## Material for this task
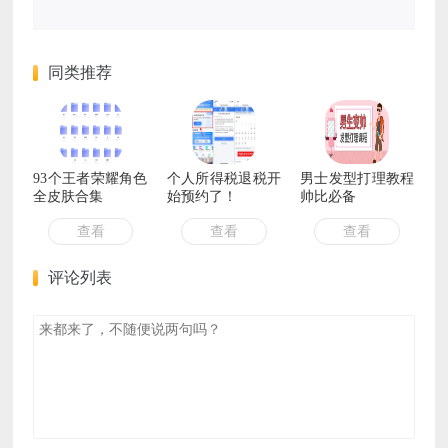
同类推荐
93个王者荣耀角色
个人所得税退税开
男士发型打理教程
全皮肤合集
始预约了！
帅比必备
查看
查看
查看
评论列表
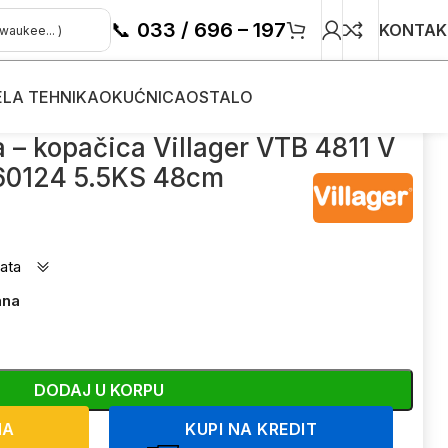
📞
033 / 696 – 197
KONTAK
ELA TEHNIKA
OKUĆNICA
OSTALO
060124 5.5KS 48cm
 – kopačica Villager VTB 4811 V
60124 5.5KS 48cm
ata
ana
DODAJ U KORPU
NA
KUPI NA KREDIT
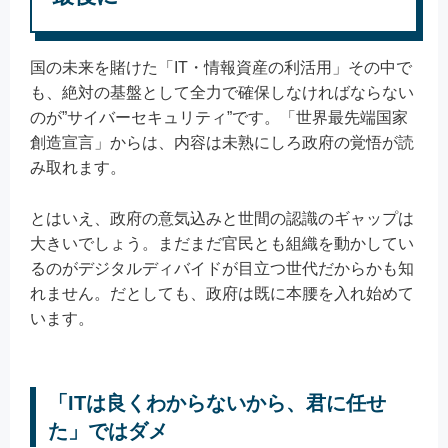
国の未来を賭けた「IT・情報資産の利活用」その中で
も、絶対の基盤として全力で確保しなければならない
のが”サイバーセキュリティ”です。「世界最先端国家
創造宣言」からは、内容は未熟にしろ政府の覚悟が読
み取れます。
とはいえ、政府の意気込みと世間の認識のギャップは
大きいでしょう。まだまだ官民とも組織を動かしてい
るのがデジタルディバイドが目立つ世代だからかも知
れません。だとしても、政府は既に本腰を入れ始めて
います。
「ITは良くわからないから、君に任せ
た」ではダメ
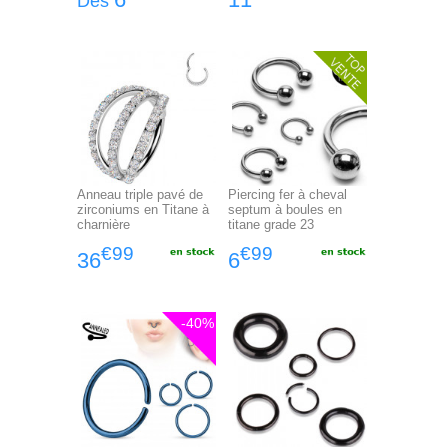
Dès
Anneau triple pavé de
Piercing fer à cheval
zirconiums en Titane à
septum à boules en
charnière
titane grade 23
€99
€99
36
6
-40%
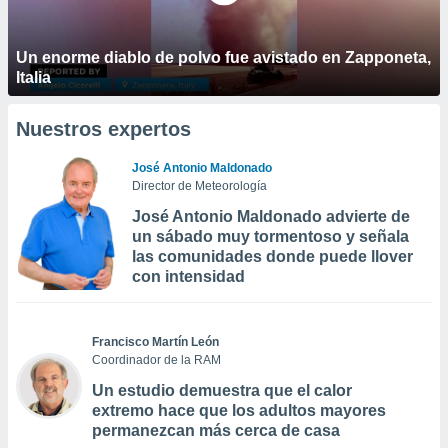
Un enorme diablo de polvo fue avistado en Zapponeta,
Italia
Nuestros expertos
José Antonio Maldonado
Director de Meteorología
José Antonio Maldonado advierte de
un sábado muy tormentoso y señala
las comunidades donde puede llover
con intensidad
Francisco Martín León
Coordinador de la RAM
Un estudio demuestra que el calor
extremo hace que los adultos mayores
permanezcan más cerca de casa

## Instructions for the task
Locate every row above that contains the word "José", and copy each of those rows in full.

## Answer to the problem
José Antonio Maldonado
José Antonio Maldonado advierte de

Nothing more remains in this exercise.